Ukrayna’ya sınırsız desteğin sınırları
İki yılı aşkın süren Rusya Ukrayna savaşı, Batı dünyasında “varoluş mücadelesi veren bir ulusun direnişi‘‘ şeklinde oluşan algısını yavaş yavaş kaybediyor. Batı kamuoyunda Ukrayna’ya verilen destek gün geçtikçe daha da azalırken, koşulsuz destek seyrinde yürüyen yaklaşım yerini bıkkınlık hissiyatını terk ediyor.
Savaşın ilk yılında Türkiye’nin de öncülüğünü yaptığı barış görüşmeleri artık gündemden çıkmış gibi görünse de savaşın tarafları ve Batı kamuoyu aslında bu yıpratıcı savaşın içten içe bir an önce son bulmasını istiyor.
Batı kamuoyunda Vladimir Zelenskiy’e yönelik eleştiri sayılabilecek yorumlara yer yer rastlanıyor ancak ciddi anlamda barış talep eden bir cenah oluşmuş değil.

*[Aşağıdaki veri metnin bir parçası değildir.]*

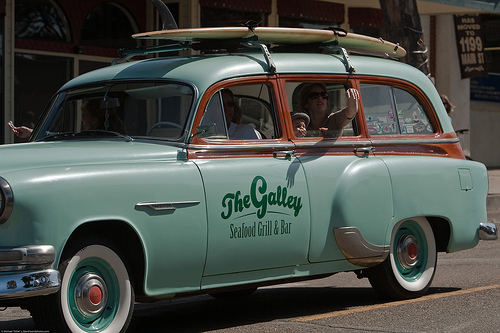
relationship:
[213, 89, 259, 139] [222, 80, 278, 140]
man looking out window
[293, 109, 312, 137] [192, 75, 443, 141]
child looking out back window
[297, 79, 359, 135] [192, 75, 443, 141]
woman looking out back window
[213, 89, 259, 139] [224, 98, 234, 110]
man wearing sunglasses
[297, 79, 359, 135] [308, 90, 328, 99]
woman wearing sunglasses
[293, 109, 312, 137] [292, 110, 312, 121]
child wearing a hat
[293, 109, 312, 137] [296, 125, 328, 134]
child has hands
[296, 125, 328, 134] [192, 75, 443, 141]
hands on back window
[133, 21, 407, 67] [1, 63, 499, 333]
surfboard on top of car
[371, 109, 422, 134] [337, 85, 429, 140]
stickers on back window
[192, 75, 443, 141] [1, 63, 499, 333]
back window of car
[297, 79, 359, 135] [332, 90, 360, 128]
woman sticking out arm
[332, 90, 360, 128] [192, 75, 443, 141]
arm stuck out of back window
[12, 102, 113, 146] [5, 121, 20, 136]
person handing out something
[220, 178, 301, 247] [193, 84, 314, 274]
writing on door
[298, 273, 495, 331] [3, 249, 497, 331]
line painted on road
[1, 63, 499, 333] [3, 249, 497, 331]
car driving down road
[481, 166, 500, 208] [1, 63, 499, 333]
sidewalk behind car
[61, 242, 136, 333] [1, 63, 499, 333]
tire of car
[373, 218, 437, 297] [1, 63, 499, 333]
back tire of car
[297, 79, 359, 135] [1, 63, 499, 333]
woman riding in car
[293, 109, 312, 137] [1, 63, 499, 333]
child riding in car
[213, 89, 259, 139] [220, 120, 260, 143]
man wearing white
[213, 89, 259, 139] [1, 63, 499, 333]
man in car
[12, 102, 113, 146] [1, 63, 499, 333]
person riding in car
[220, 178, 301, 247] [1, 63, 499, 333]
writing on car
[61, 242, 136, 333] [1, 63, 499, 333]
tire on car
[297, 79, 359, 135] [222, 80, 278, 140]
woman looking out window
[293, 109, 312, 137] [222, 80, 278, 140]
child looking out window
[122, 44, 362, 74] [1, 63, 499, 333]
surfboard racks on top of car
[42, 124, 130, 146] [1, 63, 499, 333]
windshield wipers on car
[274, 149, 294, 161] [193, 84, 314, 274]
door handle on door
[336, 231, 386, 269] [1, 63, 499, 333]
fender on car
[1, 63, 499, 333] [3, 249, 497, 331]
car on road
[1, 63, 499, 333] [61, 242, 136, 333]
car has a tire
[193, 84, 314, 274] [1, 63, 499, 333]
door of car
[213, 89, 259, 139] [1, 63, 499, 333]
man driving car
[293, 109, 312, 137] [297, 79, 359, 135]
child with woman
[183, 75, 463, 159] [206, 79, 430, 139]
trim on windows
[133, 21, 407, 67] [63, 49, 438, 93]
surfboard on roof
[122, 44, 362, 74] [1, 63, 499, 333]
surfboard racks on car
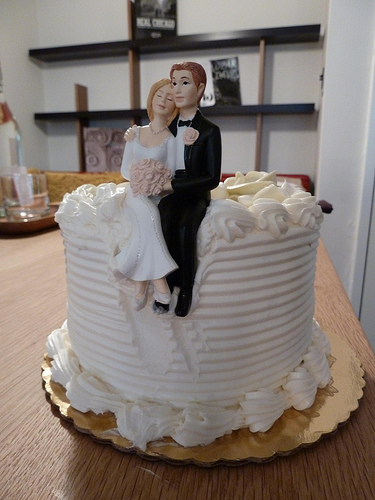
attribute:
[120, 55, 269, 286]
figure — male, couple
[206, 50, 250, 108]
book — black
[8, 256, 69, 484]
table — wood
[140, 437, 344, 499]
foil — gold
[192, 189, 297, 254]
artwork — floral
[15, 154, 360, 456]
cake — tiered, uncut, sitting, beautiful, simple, small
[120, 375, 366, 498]
shadows — cast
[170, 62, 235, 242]
man — sitting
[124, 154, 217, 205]
bouquet — pink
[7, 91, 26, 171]
bottle — glass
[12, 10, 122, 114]
walls — white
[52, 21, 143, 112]
case — brown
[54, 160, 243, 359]
frosting — flower, white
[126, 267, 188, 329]
shoes — white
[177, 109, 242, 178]
flower — small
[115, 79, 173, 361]
woman — sitting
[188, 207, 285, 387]
icing — smudged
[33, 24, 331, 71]
shelves — black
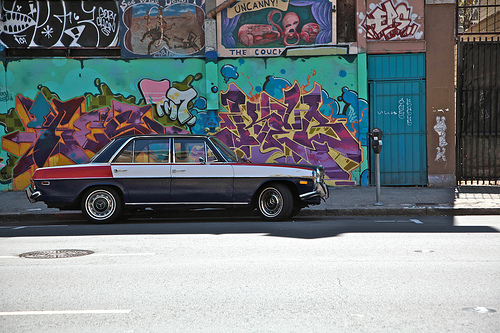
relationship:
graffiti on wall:
[1, 76, 369, 187] [0, 1, 371, 190]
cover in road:
[20, 248, 98, 260] [0, 222, 499, 332]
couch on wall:
[236, 25, 281, 49] [0, 1, 371, 190]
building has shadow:
[2, 1, 458, 193] [0, 189, 499, 238]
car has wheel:
[27, 133, 330, 223] [256, 181, 294, 220]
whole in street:
[19, 245, 93, 260] [0, 224, 499, 332]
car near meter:
[27, 133, 330, 223] [368, 127, 387, 207]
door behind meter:
[366, 52, 430, 187] [368, 127, 387, 207]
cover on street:
[20, 248, 98, 260] [0, 224, 499, 332]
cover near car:
[20, 248, 98, 260] [27, 133, 330, 223]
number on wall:
[166, 89, 198, 127] [0, 1, 371, 190]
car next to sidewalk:
[27, 133, 330, 223] [3, 188, 500, 225]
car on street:
[27, 133, 330, 223] [0, 224, 499, 332]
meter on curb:
[368, 127, 387, 207] [358, 192, 408, 215]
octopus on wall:
[266, 11, 311, 49] [0, 1, 371, 190]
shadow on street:
[0, 189, 499, 238] [0, 224, 499, 332]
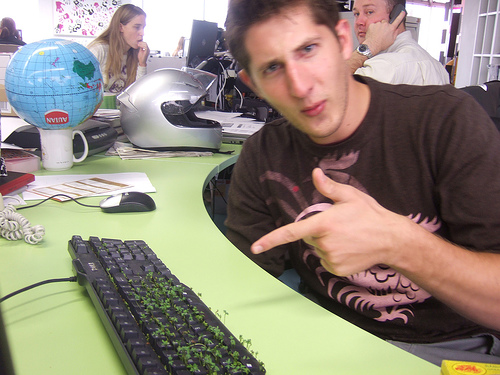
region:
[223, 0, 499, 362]
man pointing at a keyboard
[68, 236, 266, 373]
a black keyboard with green sprouts on it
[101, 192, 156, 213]
a wired black and silver computer mouse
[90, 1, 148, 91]
a woman with long blonde hair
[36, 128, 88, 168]
a white mug on a green desk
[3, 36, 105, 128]
a terrestrial globe on a white mug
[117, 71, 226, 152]
a silver motorcycle helmet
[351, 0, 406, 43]
man holding a phone to his ear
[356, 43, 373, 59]
man wearing a silver watch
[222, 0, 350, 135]
man with short brown hair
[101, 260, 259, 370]
grass is on the keyboard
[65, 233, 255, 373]
the keyboard is black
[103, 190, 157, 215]
the mouse is black and grey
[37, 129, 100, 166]
the cup is white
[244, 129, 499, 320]
the shirt is brown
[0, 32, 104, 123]
the world is on the cup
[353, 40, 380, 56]
watch is on the wrist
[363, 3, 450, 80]
the man is on the phone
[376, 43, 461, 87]
the shirt is white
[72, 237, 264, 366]
a black keyboard with some greenery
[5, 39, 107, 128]
a globe of the earth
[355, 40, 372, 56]
a silver watch with a black face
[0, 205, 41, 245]
a twisted white phone cord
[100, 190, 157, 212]
a black and white computer mouse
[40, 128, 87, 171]
a white coffee cup with decoration on it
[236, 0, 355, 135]
a young man's face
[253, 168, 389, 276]
a hand with a finger and thumb extended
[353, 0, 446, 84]
a man in a white shirt looking over his shoulder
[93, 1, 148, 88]
a young girl with her hand to her face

Kamuoyunun muhtemel bir barışa kolayca ikna edilebileceği bu dönemde, Batı dünyasının henüz adım atmamasından doğan diplomatik boşluğu ise Çin doldurmaya çalışıyor.
***
Çin Komünist Partisi, Avrasya Özel Temsilcisi Li Hui’yi bir yıl önce başarısız olan ilk girişimden sonra yeninde bir barış turuna gönderdi. Çin Dışişleri Bakanlığı bu ziyaretin “Ukrayna krizine siyasi bir çözüm bulmak için “ yapıldığını açıkladı. Batı, Çin’in savaşı Rusya’nın işgali olarak değil de bir kriz olarak nitelendirmesini kınıyor ama bu savaşı kimin nasıl isimlendirdiği sorunu çoktan aşılmış durumda.
Li, Rusya ve Ukrayna’nın yanında Almanya, Fransa ve Polonya’yı da ziyaret edecek. AB yetkilileri ile Brüksel’de görüşmeler yapacak.
Çin aslında savaştan ekonomik olarak istifade ediyor. Savaş nedeniyle Rusya’yı terk eden AB, ABD ve Japon firmalarının yerini Çin firmaları aldı. Çin Rusya’ya otomobil, cep telefonu, teknoloji ve günlük tüketim malzemelerine kadar geniş bir yelpazede ürün temin ediyor. Buna karşılık Rusya’dan uygun fiyatlarda gaz ve petrol alıyor. Rusya iki yıldır süren yıpratıcı savaşı Çin’e sattığı doğal yakıtla finanse ediyor.
Batı ise savaş nedeniyle başta enerji olmak üzere vazgeçmek zorunda kaldığı ticari ilişkiler dolayısıyla milyarlarca dolarlık zarar yaşarken, Ukrayna’ya yaptığı mali yardımlar nedeniyle ağır bir ekonomik yükün altına girdi.
***
Ocak 2024 tarihi itibarıyla ABD Ukrayna’ya toplam 68,72 milyar euroluk askeri ve mali yardım yaptı.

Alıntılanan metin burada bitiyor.